■ Request
Reproduce every line of each entry below verbatim, omitting the pictures.

(Data drawn from a collection)
++++++++++++++++++++
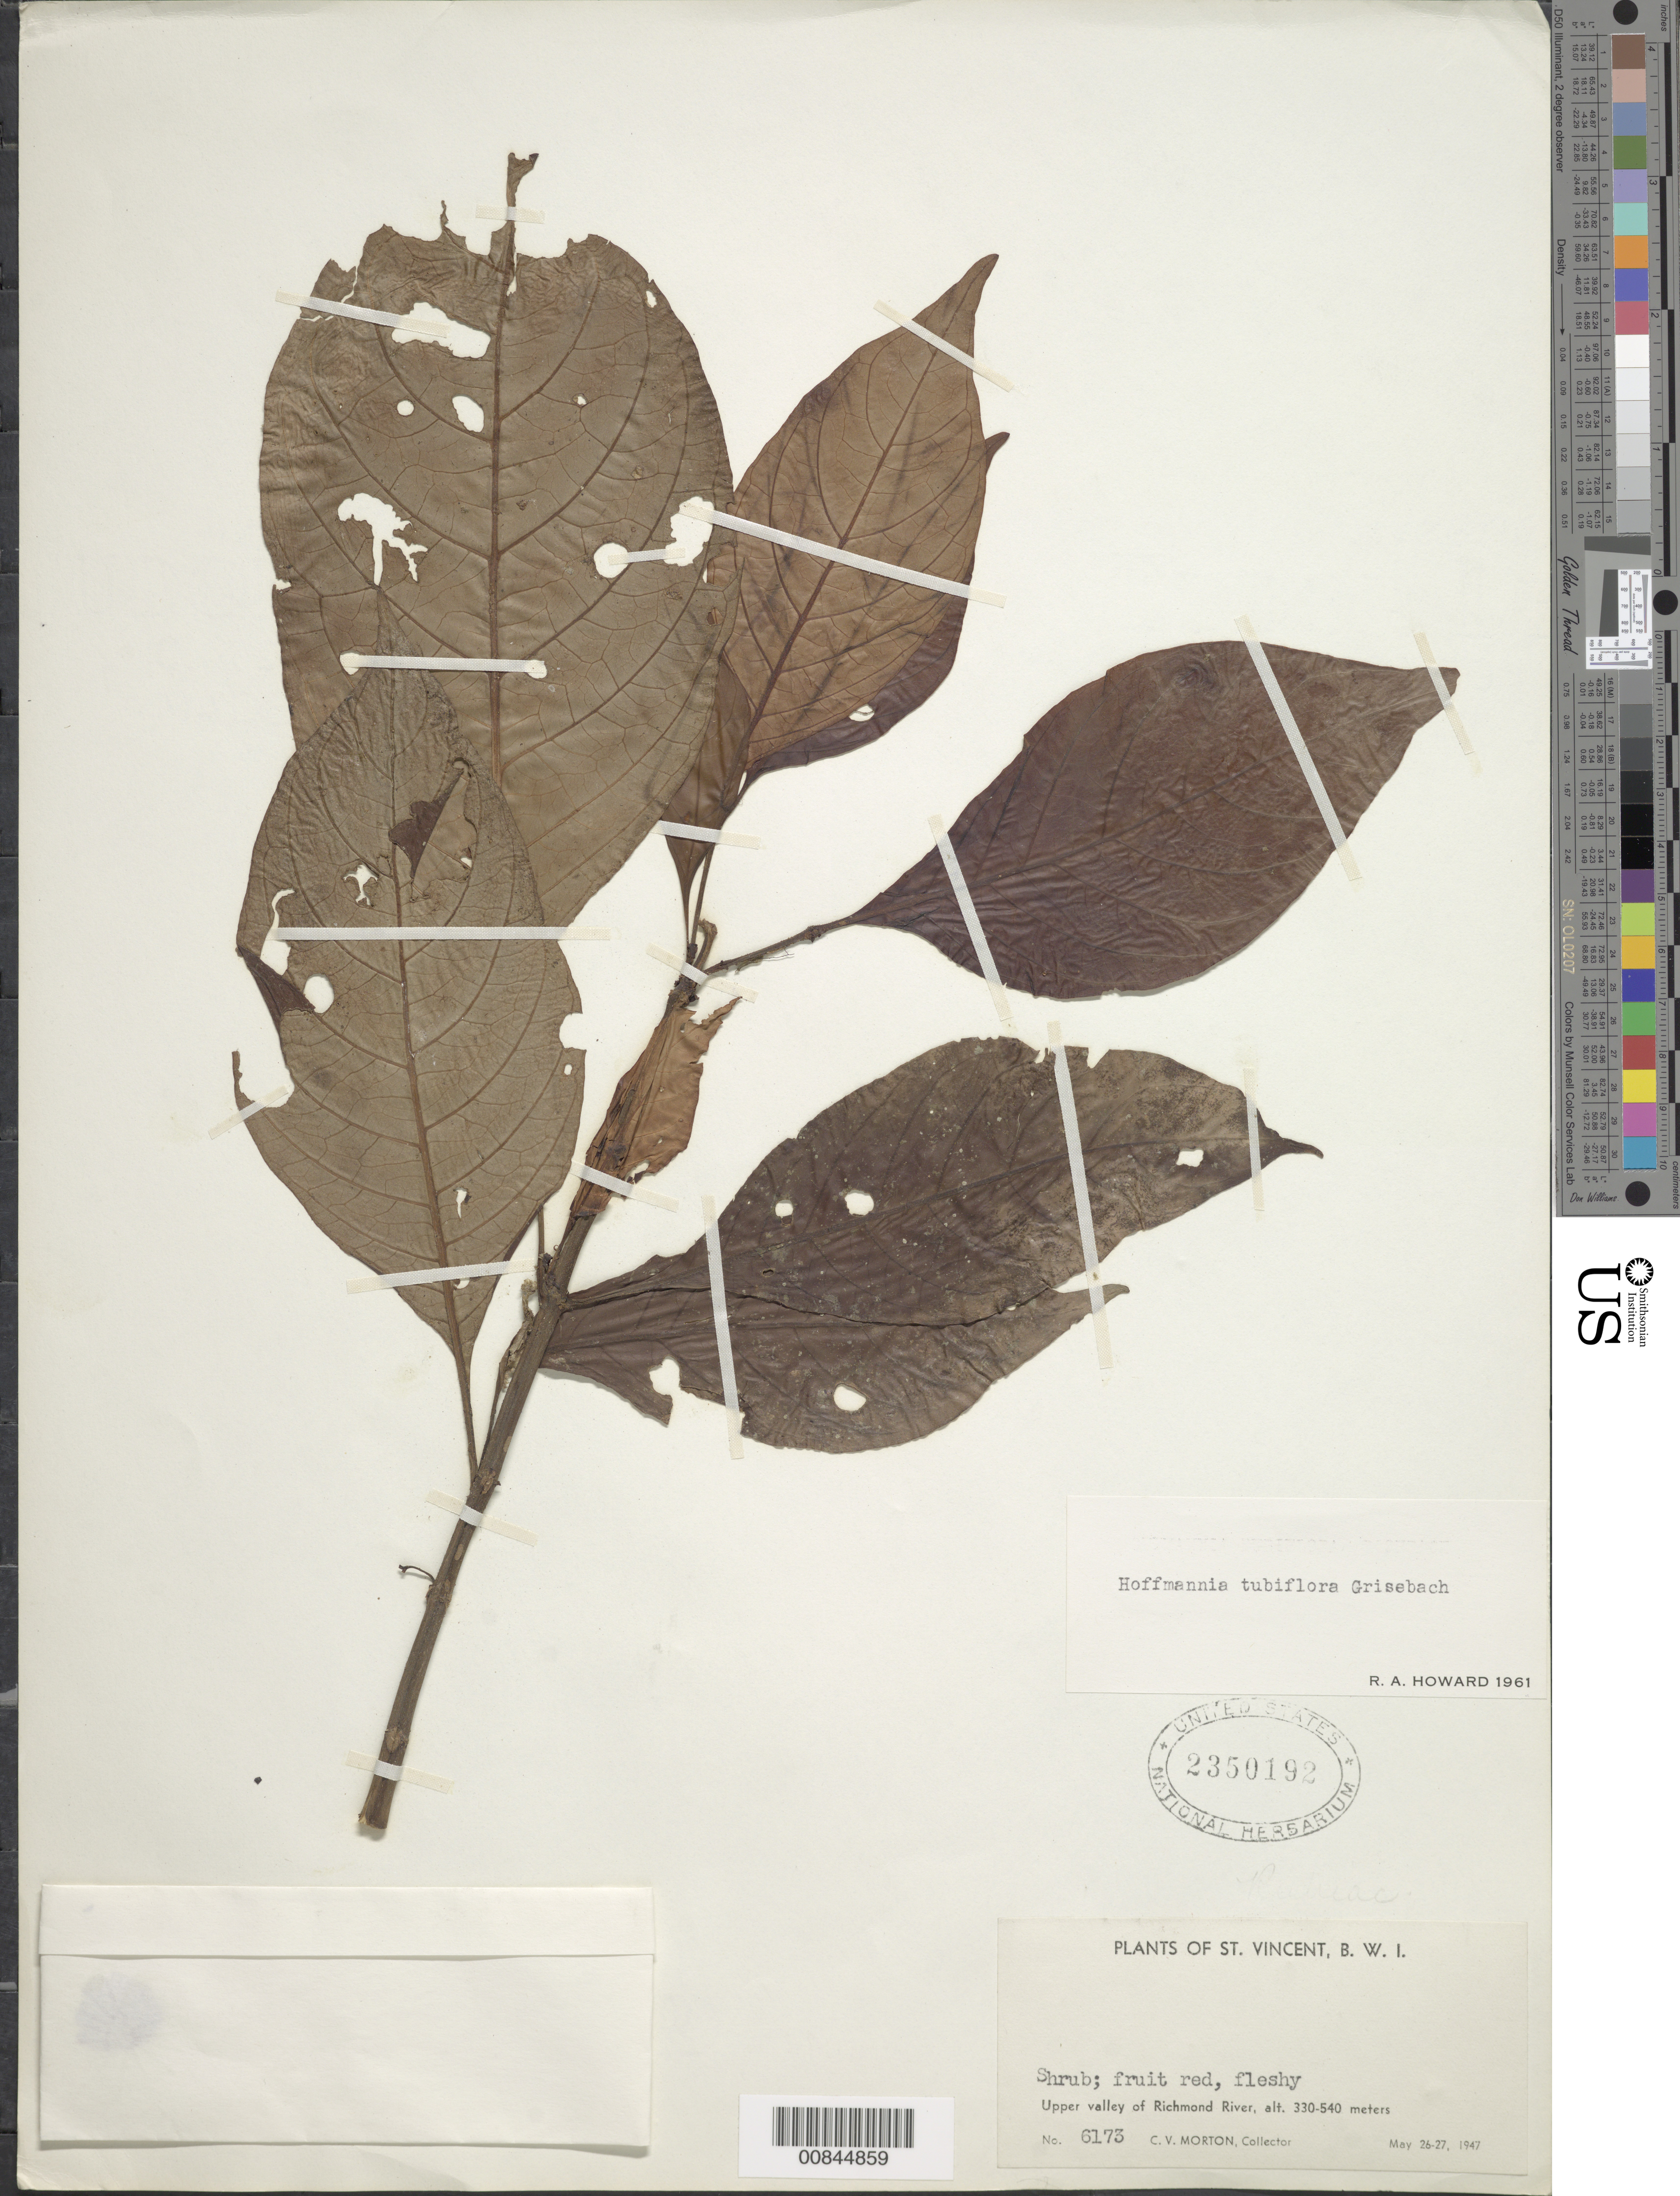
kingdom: Plantae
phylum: Tracheophyta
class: Magnoliopsida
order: Gentianales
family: Rubiaceae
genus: Hoffmannia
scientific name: Hoffmannia tubiflora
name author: Griseb.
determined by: Howard, R. A.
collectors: C. V. Morton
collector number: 6173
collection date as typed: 26 May 1947 to 27 May 1947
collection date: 1947-05-26/1947-05-27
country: St. Vincent - Grenadines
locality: Upper valley of Richmond River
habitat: River valley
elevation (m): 330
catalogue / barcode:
++++++++++++++++++++
■ Answer for the task
kingdom: Plantae
phylum: Tracheophyta
class: Magnoliopsida
order: Gentianales
family: Rubiaceae
genus: Hoffmannia
scientific name: Hoffmannia tubiflora
name author: Griseb.
determined by: Howard, R. A.
collectors: C. V. Morton
collector number: 6173
collection date as typed: 26 May 1947 to 27 May 1947
collection date: 1947-05-26/1947-05-27
country: St. Vincent - Grenadines
locality: Upper valley of Richmond River
habitat: River valley
elevation (m): 330
catalogue / barcode:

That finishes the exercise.